§ **Work instructions**:
Beginning with the line where "output reg [rank_bits-1 : 0] out" appears, retype every remaining line of the data below, both the first and last included.

§ **Data records**:
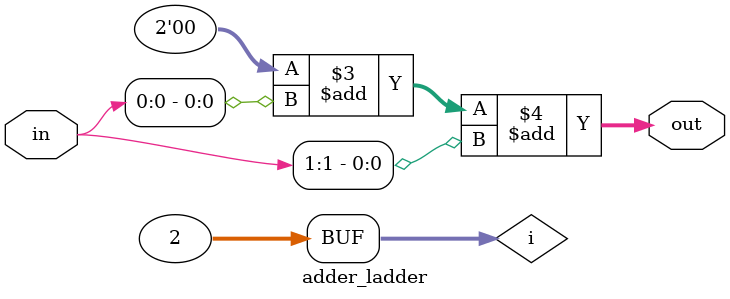
<source format=v>
module adder_ladder #(
    parameter N = 3,
    parameter rank_bits = 2
) (
    input [N-2: 0] in,
    output reg [rank_bits-1 : 0] out
);
    
    integer i;
    always @* begin
        out = 0;
        for (i = 0; i < N-1; i = i + 1) begin : adder_ladder
            out = out + in[i];
        end
    end

endmodule
</source>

§ **Answer for the task**:
    output reg [rank_bits-1 : 0] out
);
    
    integer i;
    always @* begin
        out = 0;
        for (i = 0; i < N-1; i = i + 1) begin : adder_ladder
            out = out + in[i];
        end
    end

endmodule
</source>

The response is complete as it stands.